Solecito se pone manos a la obra
“Luego ocurrió la tragedia de los 43 estudiantes de Ayotzinapa, que desaparecieron en Iguala, en Guerrero, el 26 de septiembre de 2014. Ante la inercia de las autoridades, sus familiares habían organizado una investigación independiente. Varios antropólogos forenses que trabajan para defender los derechos humanos se ofrecieron a ayudarlas. Nos dijimos: ¿por qué no podemos hacerlo nosotras también?”, cuenta Lucy. Solecito se dirigió así a Iguala para contactar a los expertos.

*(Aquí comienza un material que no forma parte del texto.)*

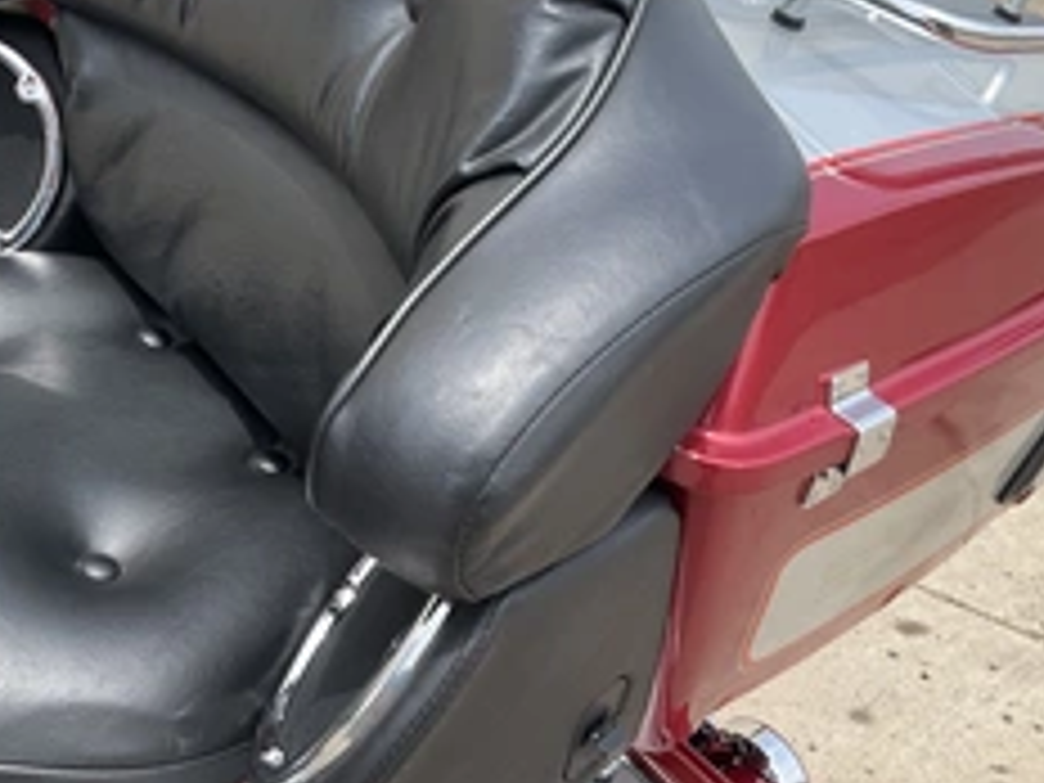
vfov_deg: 29.0
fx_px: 1508
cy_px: 284
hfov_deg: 37.5
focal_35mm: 50
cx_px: 292
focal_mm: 3
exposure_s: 1/728
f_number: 1.8
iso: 25
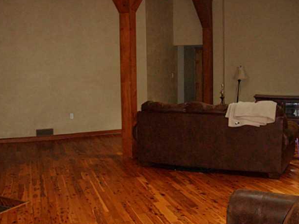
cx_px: 160
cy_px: 96
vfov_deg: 31.5
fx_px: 397
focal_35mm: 46
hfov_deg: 41.2
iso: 253
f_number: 2.8
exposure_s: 1/45
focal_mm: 5.8
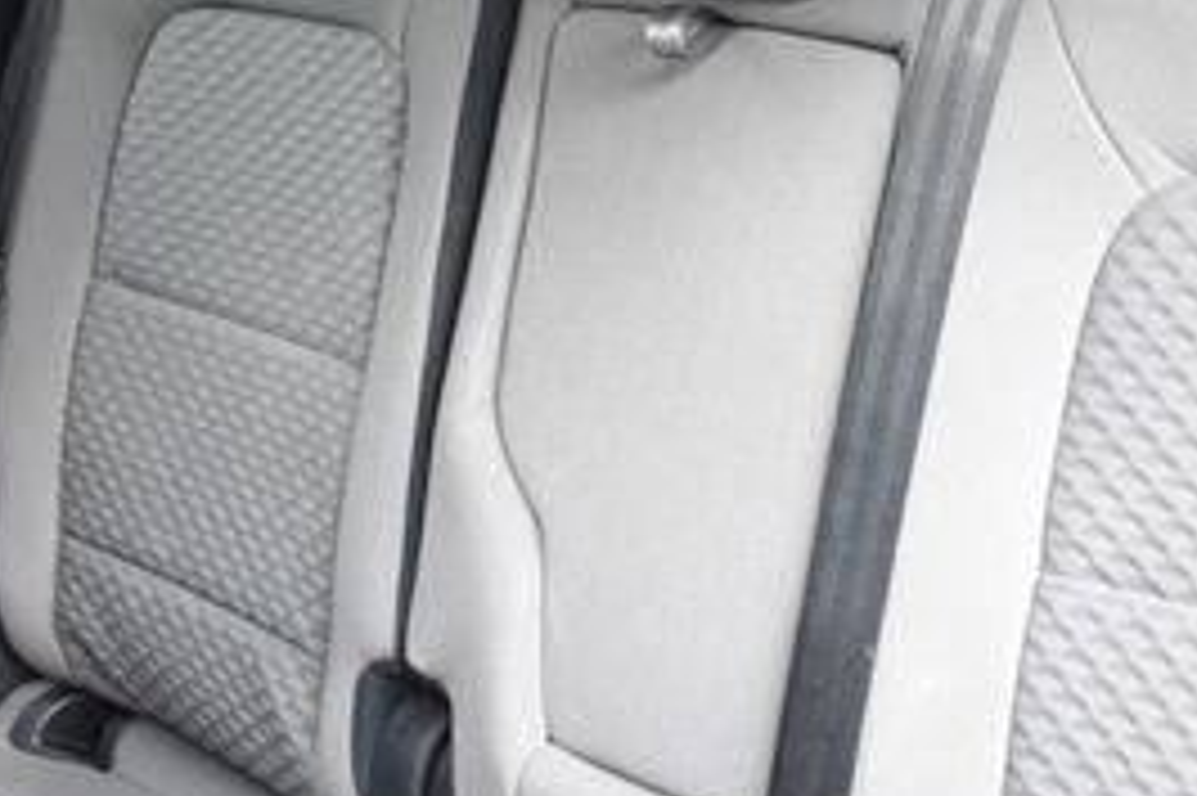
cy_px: -54
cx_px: 1022
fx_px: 2160
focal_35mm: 65
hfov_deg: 30.0
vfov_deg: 20.1
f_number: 4
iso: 2000
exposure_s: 1/125
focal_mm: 18
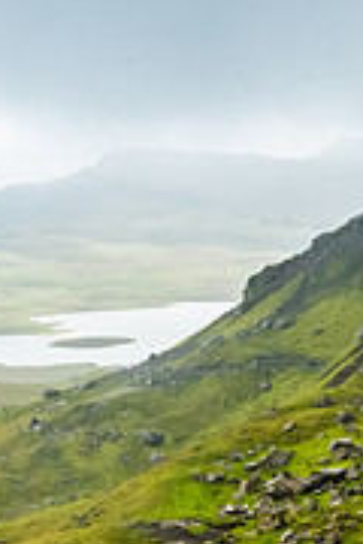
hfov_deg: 12.1
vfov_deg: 18.0
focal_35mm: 113
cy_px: 388
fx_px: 1709
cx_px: 206
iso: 1250
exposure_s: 1/100
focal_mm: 35
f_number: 18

“Teníamos que tener al menos lo básico para ponernos manos a la obra. Nos llevó dos años formarnos y comprar herramientas. La mayoría de las madres de Solecito son muy pobres. Para financiar la compra de materiales, inventamos loterías, ventas de dulces y de cosas usadas. Así logramos recaudar cinco mil dólares“.
A principios de 2016, la “Brigada de madres” estaba lista: gracias a las técnicas artesanales aprendidas, habían identificado cuatro puntos posibles para cavar. ¿Cuál elegir? La respuesta llegó en el Día de la Madre cuando, antes de la marcha tradicional, dos hombres se acercaron a Lucy, le pusieron un mapa en la mano y desaparecieron.
“Correspondía a Colinas de Santa Fé, uno de los cuatro lugares que nos habían indicado. A principios de agosto comenzamos las excavaciones. Durante cinco días solo encontramos polvo y piedras. No nos rendimos. Después, el 8 de agosto, descubrimos la primera fosa”.
Han sido necesarios dos años para completar el trabajo. El primero de la serie. La Brigada ha conducido nuevas búsquedas en Córdoba y, ahora, cerca del puerto de Veracruz. “A los que dicen que buscar las fosas comunes no es “cosa de mujeres”, respondo que es tarea de cualquiera que pueda y quiera hacerlo. Ciertamente no es agradable y es arriesgado: nosotras mismas hemos sido amenazadas. Pero sé que continuaré haciéndolo hasta el final de mis días. Se lo debo a mi hijo. Y a los hijos de otras que no he dado a luz pero he arrancado con mis manos a la tierra anónima, para sepultarlos de nuevo, con la dignidad de un nombre, una historia, una lágrima“.